AI-ECG flags obstructive sleep apnea from a standard 12-lead ECG
Jan. 20, 2026 - Mayo Clinic's Cardiovascular Medicine team trained a deep neural network on routine 12-lead ECGs to detect obstructive sleep apnea (OSA). The work, published in JACC: Advances, shows how a quick, low-cost test could screen patients who need full sleep evaluation.
The model analyzed ECGs from 11,299 patients who underwent sleep studies at Mayo Clinic. For teams building clinical AI, this is a clear example of turning a ubiquitous signal into a practical triage tool without overhauling clinical workflows.
Why this matters for IT and development teams
ECGs are everywhere. If screening can run on the same data, you cut friction, time, and cost compared to questionnaires and overnight testing.
"Using the ECG to screen for OSA may be a novel, widely applicable low-cost strategy for identifying patients who may be helped by further evaluation, diagnosis and treatment of OSA," says Virend Somers, M.D., Ph.D., senior author of the study.
Study at a glance
- Population: 11,299 adults (ages 47-68), 53.7% male. OSA defined as apnea-hypopnea index ≥ 5. Cases: 7,170. Controls: 4,129.
- Primary metric: Area under the ROC curve (AUC) = 0.80 (95% CI: 0.77-0.83) on the test set.
- Performance: Accuracy 73.7%, sensitivity 77.0%, specificity 68.6% - comparable or better than traditional screening questionnaires.
- Sex-specific results: Better in women (AUC 0.82; 95% CI: 0.79-0.86) than in men (AUC 0.73; 95% CI: 0.68-0.78). "This suggests that the OSA cardiac 'fingerprint' is more evident in women than in men," says Dr. Somers.

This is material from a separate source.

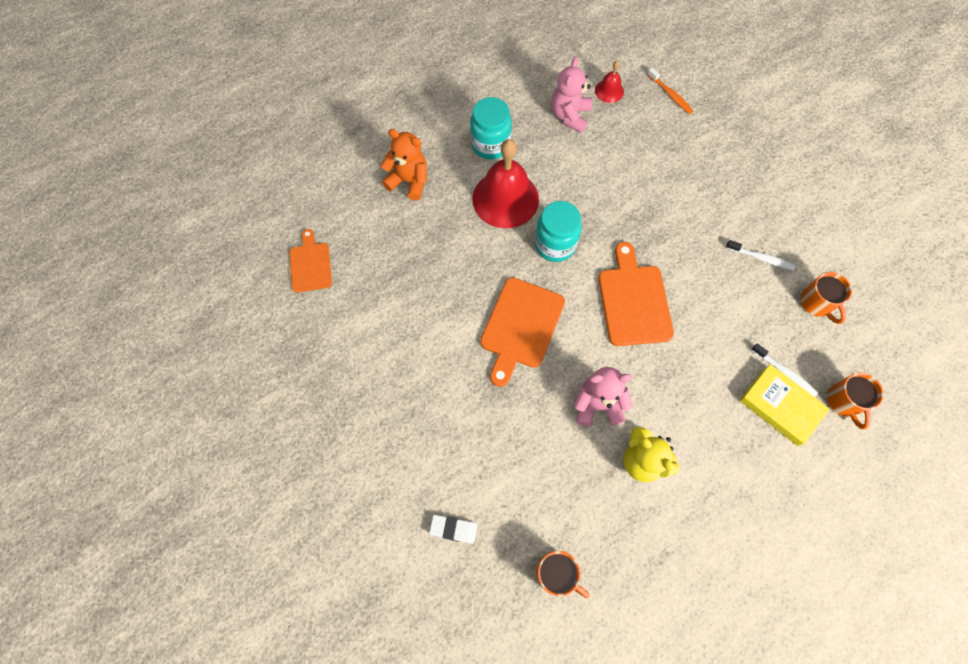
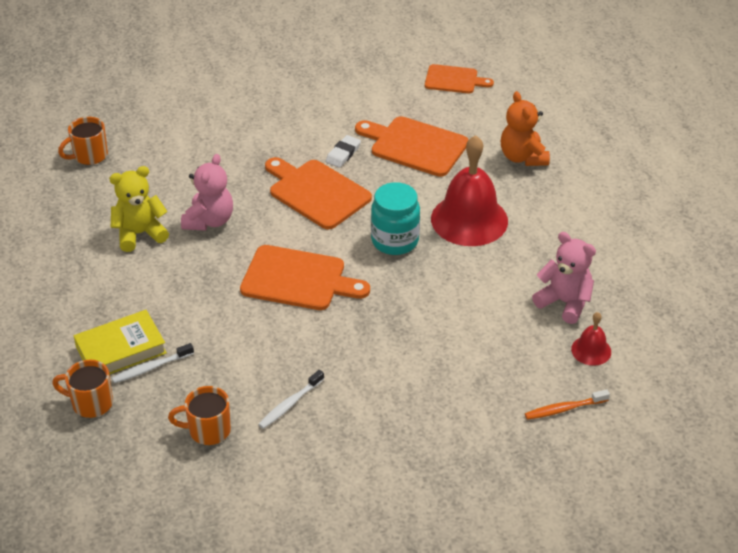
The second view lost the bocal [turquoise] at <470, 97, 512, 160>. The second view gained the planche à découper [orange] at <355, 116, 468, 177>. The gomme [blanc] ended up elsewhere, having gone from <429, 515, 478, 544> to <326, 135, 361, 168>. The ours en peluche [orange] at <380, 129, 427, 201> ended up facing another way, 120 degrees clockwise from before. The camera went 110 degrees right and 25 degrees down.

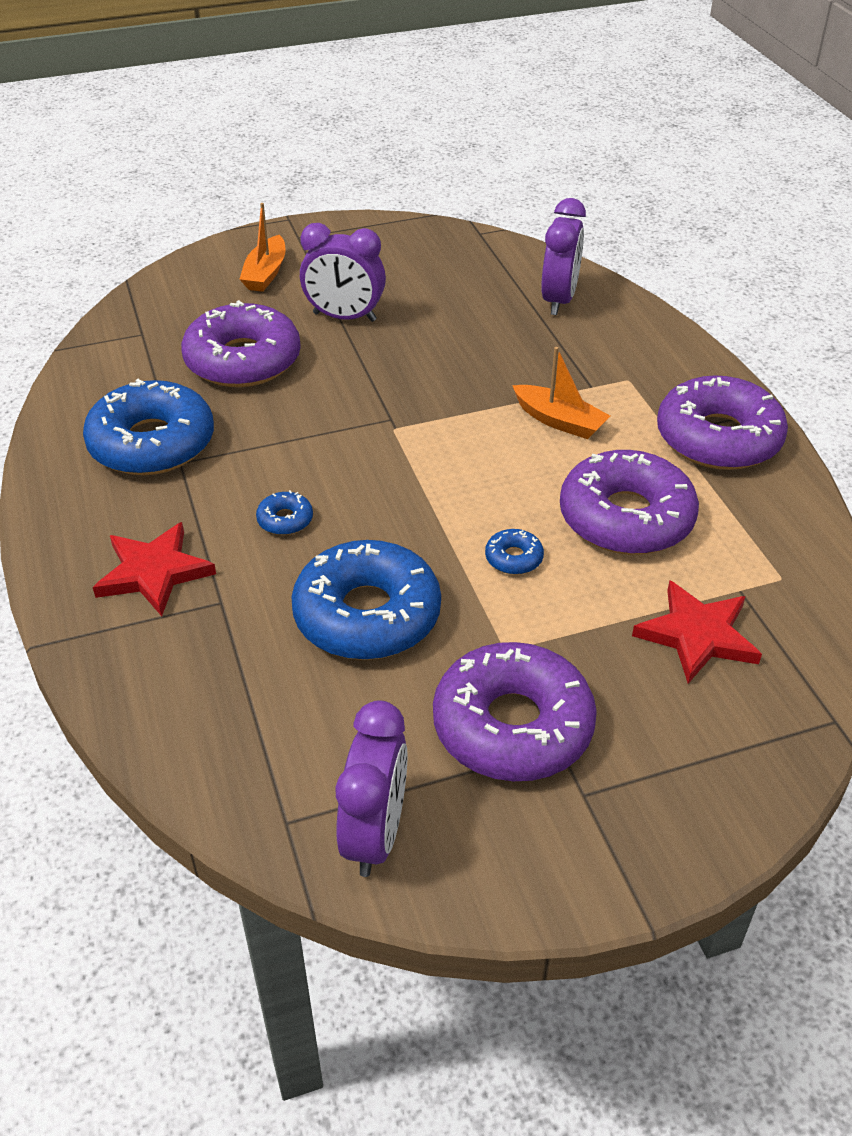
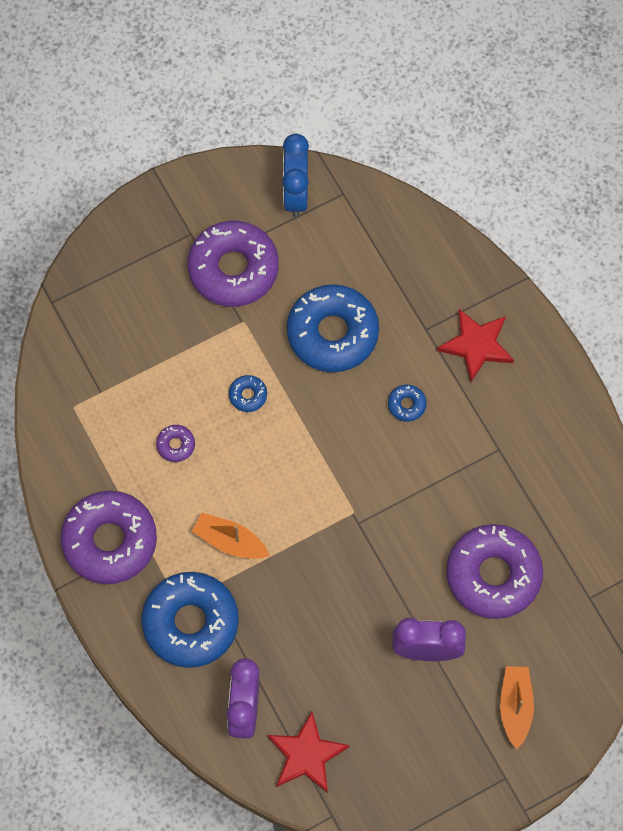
The beignet [bleu] ended up elsewhere, having gone from <83, 379, 214, 475> to <141, 572, 239, 668>. The étoile [rouge] ended up elsewhere, having gone from <632, 580, 762, 684> to <267, 712, 349, 793>. What was the réveil [violet] at <335, 700, 408, 877> turned into the réveil [bleu] at <282, 134, 309, 217>. The size of the beignet [violet] at <560, 450, 699, 555> changed by a factor of 0.41. The camera went 170 degrees right and 25 degrees up.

Clinical context to account for in your build
OSA is common, underdiagnosed, and tied to cardiovascular risk. Many patients don't know they have it; snoring can be a clue, but not everyone who snores has OSA.
- Physiology: Throat muscles relax during sleep and block airflow, causing repeated pauses in breathing.
- Cardiovascular strain: Drops in blood oxygen can raise blood pressure and stress the heart.
- Potential risks:
- Coronary artery disease
- Heart attack
- Heart failure
- Stroke
- Arrhythmias
- Sudden death
Engineering takeaways
- Signal choice: A standard 12-lead ECG carries enough information for OSA risk. The team also detected OSA using only 3 leads, suggesting future support for limited-lead devices.
- Integration: Screening can run pre-visit or at intake and push a risk score into the EHR for triage, referral, or sleep study scheduling.
- Thresholds: Tune cutoffs to match local goals (maximize sensitivity for catch-all screening vs. specificity to reduce false positives and downstream load).
- Fairness and stratification: Performance differed by sex; monitor subgroup metrics and consider calibration by cohort.
- MLOps basics: Track data drift, label leakage checks, audit trails, and model versioning. Align with clinical QA and change-control processes.
- Privacy and governance: ECG is PHI. Ensure HIPAA-compliant storage, access controls, and logging across training and inference.
Next steps from the study
"We were also able to pick up OSA using only 3 ECG leads rather than the standard 12-leads, so the screening may potentially be expanded to other ECG acquisition methods beyond the standard 12-lead ECG," says Dr. Somers.
The team also notes a key question for future work: whether a strong OSA signal on the ECG correlates with later cardiovascular disease and whether OSA treatment can lower that risk. That opens the door to risk stratification pipelines and outcome tracking once validated.
Practical implementation ideas
- Add AI-ECG screening as a background service on ECG ingestion, returning a risk score and recommended next step.
- Surface patient-friendly flags in portals while keeping clinician-facing explanations, confidence scores, and links to protocols.
- Pilot in cardiology and primary care first; measure referral rate changes, sleep lab throughput, and positive predictive value by site.
Resources
Citation
Covassin N, et al. Deep neural network algorithm using the electrocardiogram for detection of obstructive sleep apnea. JACC: Advances. 2025;4:102139.